The riskiest phase of M&A integration hint 2 – The newly formed executive team couldn’t get its act together.
This dilemma doesn’t manifest up at first. In the opening stage of team expansion—which typically happens during Phase 1 of the integration—executive performance is friendly and courteous. Disagreement gets avoided. Genial uncertainty is high, though, due to people’s wariness and secret plans. Emotions get hidden, adequate individual ideas are toned down, and there’s a hesitation in doing anything contentious. Exterior displays can provide the reaction of genuine fellowship and hint that the team is operating quite correctly, but typically, this is just a façade. As integration moves into Phase 2, executives abandon their facades, and courtesy disappears. The thinly concealed concerns and intricacies that are earlier burnished over get addressed. The “friendly” conduct displayed in Phase 1 falls way to an open dispute, tense relations, and power conflicts. Nerves are on point — passions blaze. Factions and groups develop. The leader’s influence gets questioned. With so much intensity and consideration given to infighting, the team’s achievement declines, and some officials earnestly contemplate quitting. This stage is the most uncertain time in the integration process, the weakest point in Death Valley, and typically top management doesn’t recognize it befalling.
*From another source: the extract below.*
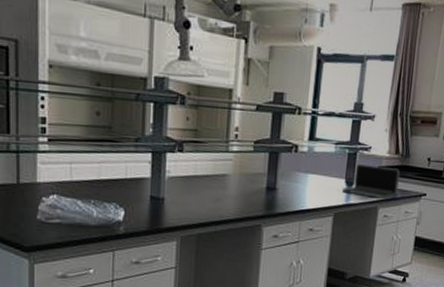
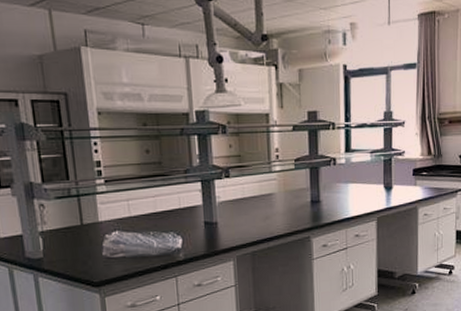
laptop: present [341,163,401,200] -> none [381,168,435,199]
This transaction happens in Russian roulette, with an inferior state of financial values, enormous organizational and management disagreements, stiff top management resistance, and feeble execution plan viability.
Final takeaways
Postmerger integration is not art. While there are phases of the deal and consequent execution that surely will benefit from the skilled touch of a capable leadership team, it never disturbs to understand the odds. There are some truths in life or mergers. However, with transparency around which factors matter and which seem to be gossip, we can make better-informed decisions and pile the odds in our favor.